___ TEXT ___

Once a collection of LPARs representing an "Environment" has been created in the cloud, the environment is saved as a single object called a Template. The Template is used to "clone" other working environments. Clones are exact duplicates of the Template, down to the hostname, IP address, subnet, disk allocations, everything. Creating ready to use environments from a template is the most powerful component of the cloud-based approach. It provides the ability for multiple exact copies of the reference system to be handed out to numerous ENG/DEV/TEST groups, all of which can be running in parallel. There is no need to change the IP address of individual servers or their hostnames. Each environment runs in a virtual data-center in harmony with the others. If environments have to communicate to other on-prem resources, they are differentiated via an isolated NAT mechanism, as described below. Many of the environments contain the same VM clone base image(s) with the same hostnames, IP addresses, etc.

3. Make Templates available to users

Once Templates are created, they can be made available to users. Each cloud provider has a different mechanism for allowing users to access and deploy assets within their clouds. The idea being that if you are a developer, you don’t need access to components that are part of production. And if you are part of ENG, you might not need access and visibility to the core QA environments. Your cloud should allow you to assign roles to various types of consumers, and based on that role, users can only do certain operations. For example if you are "Restricted", then you might be able to view VMs and connect with them, but you can’t change them in any way.

How to create cloned environments with duplicate address spaces

Step 2 above involves creating multiple working environments that replicate the same network topology as the final target system. This has several benefits, but can be difficult to understand for people used to working with on-premise networks. Let’s dig into this in more detail.

"Replicate" meaning re-using the same host-names, IP addresses, and subnets within each environment. To achieve this, some form of isolation must be implemented to avoid collision across duplicate environments. Each environment must exist within its own software-defined networking space not visible to other environments that are also running. Using this mechanism, it is possible to create exact clones of multi-VM architectures with multiple subnets containing replicated address spaces. Each environment becomes a virtual private data-center.

___ MATERIAL SHOWN ___

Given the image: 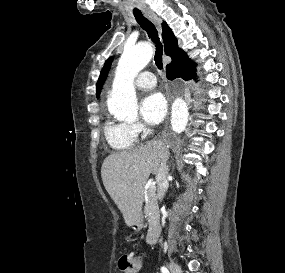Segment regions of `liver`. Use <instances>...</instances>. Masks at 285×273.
I'll use <instances>...</instances> for the list:
<instances>
[{
    "label": "liver",
    "mask_w": 285,
    "mask_h": 273,
    "mask_svg": "<svg viewBox=\"0 0 285 273\" xmlns=\"http://www.w3.org/2000/svg\"><path fill=\"white\" fill-rule=\"evenodd\" d=\"M168 157L167 142L151 141L105 158L101 168L104 187L128 226L140 219L144 186L150 174L157 175L161 163Z\"/></svg>",
    "instance_id": "6515ba94"
}]
</instances>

___

In the text on cloned cloud environments, where must each environment exist so that duplicate environments do not collide?

THE RESPONSE =
Each environment must exist within its own software-defined networking space that is not visible to the other running environments.